The government also compels numerous North Koreans to join paramilitary forced labor brigades and work extended periods of time without pay. These brigades (dolgyeokdae) are controlled and operated by the ruling party, have military structures, and work primarily on construction projects for buildings and other basic public infrastructure. Prisoners in North Korea’s political prisons (kwanliso), as well as ordinary prison camps (kyohwaso) and short-term detention facilities also must face back-breaking forced labor in difficult and dangerous conditions, sometimes in winter weather without proper clothing.
Recommendations:
- Accept the obligations of the Constitution of the International Labour Organization and commence the procedure to become a member state of the ILO; engage ILO officials on issues of protection and promotion of worker’s rights, including ending forced labor in all forms, and child labor;
- Permit workers to select where they wish to work and change employment without penalty or punishment; release all persons incarcerated for not being employed; and
- Ban the requirement that obliges prisoners and detainees to perform forced unpaid labor.
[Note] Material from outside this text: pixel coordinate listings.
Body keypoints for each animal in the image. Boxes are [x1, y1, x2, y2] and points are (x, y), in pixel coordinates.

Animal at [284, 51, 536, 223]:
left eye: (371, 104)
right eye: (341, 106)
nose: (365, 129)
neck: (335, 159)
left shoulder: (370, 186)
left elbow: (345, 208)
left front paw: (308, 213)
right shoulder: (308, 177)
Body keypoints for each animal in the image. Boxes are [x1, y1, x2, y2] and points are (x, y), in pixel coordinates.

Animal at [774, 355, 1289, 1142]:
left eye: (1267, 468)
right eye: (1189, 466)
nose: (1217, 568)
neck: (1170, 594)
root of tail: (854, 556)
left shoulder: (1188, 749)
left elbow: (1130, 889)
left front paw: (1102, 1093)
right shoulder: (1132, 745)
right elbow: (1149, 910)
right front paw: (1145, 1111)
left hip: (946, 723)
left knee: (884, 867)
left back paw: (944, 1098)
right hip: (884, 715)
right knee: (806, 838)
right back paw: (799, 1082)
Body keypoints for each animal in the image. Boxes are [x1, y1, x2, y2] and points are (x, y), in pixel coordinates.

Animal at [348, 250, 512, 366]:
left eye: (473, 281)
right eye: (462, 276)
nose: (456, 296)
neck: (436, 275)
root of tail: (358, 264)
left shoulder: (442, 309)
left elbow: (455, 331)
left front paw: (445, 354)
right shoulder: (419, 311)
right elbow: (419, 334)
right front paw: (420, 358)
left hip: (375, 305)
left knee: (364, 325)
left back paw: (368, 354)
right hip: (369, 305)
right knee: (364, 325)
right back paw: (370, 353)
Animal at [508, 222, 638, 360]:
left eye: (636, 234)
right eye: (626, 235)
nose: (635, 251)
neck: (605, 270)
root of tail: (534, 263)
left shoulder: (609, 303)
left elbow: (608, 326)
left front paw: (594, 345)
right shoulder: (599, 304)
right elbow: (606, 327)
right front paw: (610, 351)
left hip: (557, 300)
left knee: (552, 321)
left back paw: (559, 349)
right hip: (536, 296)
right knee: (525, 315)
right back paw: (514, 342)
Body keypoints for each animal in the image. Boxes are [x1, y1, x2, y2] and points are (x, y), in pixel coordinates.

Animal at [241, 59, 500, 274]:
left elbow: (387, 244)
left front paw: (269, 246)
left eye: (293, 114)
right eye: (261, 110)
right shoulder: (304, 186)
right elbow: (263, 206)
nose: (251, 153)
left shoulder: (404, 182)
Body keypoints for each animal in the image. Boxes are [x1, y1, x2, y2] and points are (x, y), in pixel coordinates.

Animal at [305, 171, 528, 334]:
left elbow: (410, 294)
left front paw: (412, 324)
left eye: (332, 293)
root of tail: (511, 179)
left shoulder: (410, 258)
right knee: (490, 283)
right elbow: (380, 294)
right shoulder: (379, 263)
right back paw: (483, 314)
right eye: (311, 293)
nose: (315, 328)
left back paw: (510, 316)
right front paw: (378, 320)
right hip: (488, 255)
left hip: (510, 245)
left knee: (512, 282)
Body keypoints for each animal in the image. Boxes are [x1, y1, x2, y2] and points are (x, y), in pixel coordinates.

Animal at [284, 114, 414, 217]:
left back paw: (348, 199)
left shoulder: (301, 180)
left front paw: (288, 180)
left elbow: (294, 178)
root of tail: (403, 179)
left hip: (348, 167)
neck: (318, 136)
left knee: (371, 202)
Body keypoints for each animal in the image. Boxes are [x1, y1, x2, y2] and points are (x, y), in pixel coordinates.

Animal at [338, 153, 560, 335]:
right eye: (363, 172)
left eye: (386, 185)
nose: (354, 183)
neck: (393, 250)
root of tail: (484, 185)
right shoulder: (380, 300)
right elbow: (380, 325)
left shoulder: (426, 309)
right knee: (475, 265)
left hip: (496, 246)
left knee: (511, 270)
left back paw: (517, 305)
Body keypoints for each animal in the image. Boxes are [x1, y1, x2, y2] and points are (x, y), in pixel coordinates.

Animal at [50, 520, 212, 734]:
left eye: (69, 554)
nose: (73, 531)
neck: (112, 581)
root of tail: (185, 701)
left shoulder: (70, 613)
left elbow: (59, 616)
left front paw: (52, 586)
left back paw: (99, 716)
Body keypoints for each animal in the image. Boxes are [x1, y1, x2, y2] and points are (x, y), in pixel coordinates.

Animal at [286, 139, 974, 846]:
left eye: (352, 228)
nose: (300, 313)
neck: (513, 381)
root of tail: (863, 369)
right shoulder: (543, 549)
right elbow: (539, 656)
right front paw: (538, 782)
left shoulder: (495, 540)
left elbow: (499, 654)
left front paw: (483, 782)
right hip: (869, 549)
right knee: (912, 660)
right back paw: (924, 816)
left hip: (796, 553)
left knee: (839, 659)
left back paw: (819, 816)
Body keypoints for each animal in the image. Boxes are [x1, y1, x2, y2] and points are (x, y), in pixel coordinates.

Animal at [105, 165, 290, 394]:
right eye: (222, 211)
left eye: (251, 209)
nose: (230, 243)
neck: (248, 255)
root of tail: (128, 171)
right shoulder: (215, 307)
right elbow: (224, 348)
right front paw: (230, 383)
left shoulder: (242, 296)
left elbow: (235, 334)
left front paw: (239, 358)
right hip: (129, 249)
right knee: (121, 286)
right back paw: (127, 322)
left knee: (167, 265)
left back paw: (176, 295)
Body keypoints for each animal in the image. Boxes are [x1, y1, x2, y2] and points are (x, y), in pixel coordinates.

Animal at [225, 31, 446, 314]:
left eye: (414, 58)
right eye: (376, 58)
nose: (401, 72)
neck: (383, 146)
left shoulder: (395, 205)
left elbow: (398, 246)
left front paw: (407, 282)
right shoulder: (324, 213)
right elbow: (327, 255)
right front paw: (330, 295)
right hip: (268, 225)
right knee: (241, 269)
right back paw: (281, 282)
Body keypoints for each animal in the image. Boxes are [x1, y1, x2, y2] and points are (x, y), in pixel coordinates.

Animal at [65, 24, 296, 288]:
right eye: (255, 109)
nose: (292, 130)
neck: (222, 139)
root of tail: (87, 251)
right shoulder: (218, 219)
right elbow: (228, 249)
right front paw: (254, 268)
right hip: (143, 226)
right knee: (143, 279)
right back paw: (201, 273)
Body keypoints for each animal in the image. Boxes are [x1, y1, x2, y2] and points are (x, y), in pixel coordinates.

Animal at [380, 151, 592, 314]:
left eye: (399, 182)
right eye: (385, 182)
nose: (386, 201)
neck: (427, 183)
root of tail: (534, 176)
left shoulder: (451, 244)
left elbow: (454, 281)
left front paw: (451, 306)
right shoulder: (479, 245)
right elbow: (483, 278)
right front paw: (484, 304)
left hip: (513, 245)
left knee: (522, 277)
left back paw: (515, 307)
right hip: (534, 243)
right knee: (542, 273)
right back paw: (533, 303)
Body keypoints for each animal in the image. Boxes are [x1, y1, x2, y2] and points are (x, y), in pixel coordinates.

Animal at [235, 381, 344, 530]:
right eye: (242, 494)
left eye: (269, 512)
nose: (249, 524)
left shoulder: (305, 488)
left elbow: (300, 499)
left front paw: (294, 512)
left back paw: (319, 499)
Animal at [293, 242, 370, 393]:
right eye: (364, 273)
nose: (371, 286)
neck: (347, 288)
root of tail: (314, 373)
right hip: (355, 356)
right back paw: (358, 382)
[1] The North Korean government agreed to improve and protect women’s rights (No. 124.30, 124.34, 124.36,124.69 - 124.76, 124.105, 124.107, 124.110, 124.169, 124.170) and supported recommendations (No. 124.105,124.107,124.110) regarding violence against women, although it rejected one recommendation (s No. 125.41) and noted 5 recommendations (No. 124.100, 124.106, 124.108, 124.109, 124.119) regarding violence against women.
[2] All citizens are required until death to become members of and participate in the activities of mass associations that are under the oversight of the party. Membership starts on entry to elementary school. Between ages 7 and 13, all children become members of the Children’s Union. Their activities are overseen by members of the Kim Il Sung Socialist Youth League, which is made up of students between 14 and their early 30’s, when people may finish higher education degrees. After leaving school, a citizen becomes a member of the General Federation of Korean Trade Unions, the Union of Agricultural Working People or Women’s Union depending on one’s employment and marital status. COI, para 183.